Some Pepsi bottles look pretty darn different in Japan too.
Oreo, you've done us dirty by selling these only in Asia.
Kraft mac 'n' cheese is called Kraft Dinner in Canada and features a fork on the box instead of a spoon.
Meanwhile, a bag of Ruffles in Mexico looks about the same until you find the hot sauce packet inside!
In China, Lay's Classic potato chips are called Lay's American Classic Flavor.
Frosted Flakes cereal sold in Europe looks almost the same...until you see it's called Frosties.
Axe body spray is called Lynx in Australia (for copyright reasons).
And Burger King there is called Hungry Jacks for the same reason.

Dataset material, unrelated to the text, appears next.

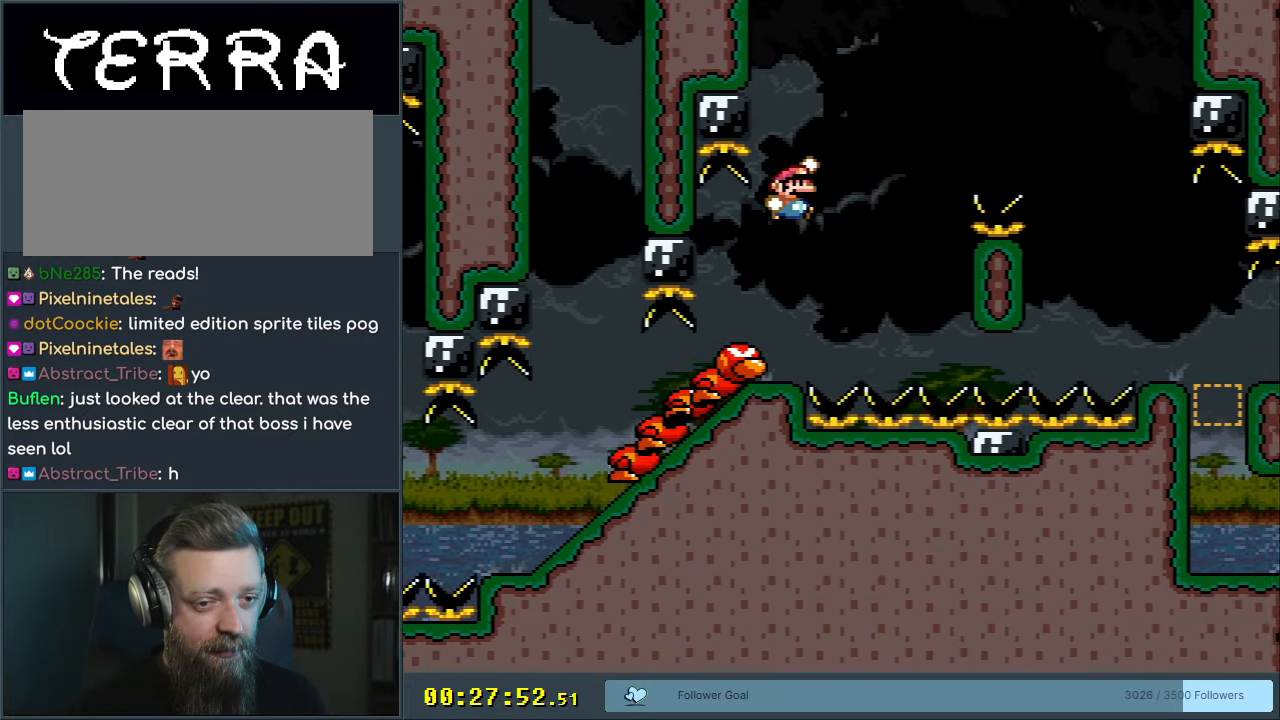
{"buttons": ["B", "Y", "DPAD_RIGHT"], "events": [[117, "DPAD_LEFT", "up"], [283, "DPAD_RIGHT", "down"]]}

In Canada, Smarties are called Rockets...but are otherwise exactly the same.
In Italy (and lots of other places around the world), Diet Coke is called Coca Cola Light.
In Europe, Budweiser is a different brand of beer — so you'll find American Budweiser sold as just Bud.
And lastly, one reason American foods look different in other countries is that they're grouped together on an "American Food Shelf."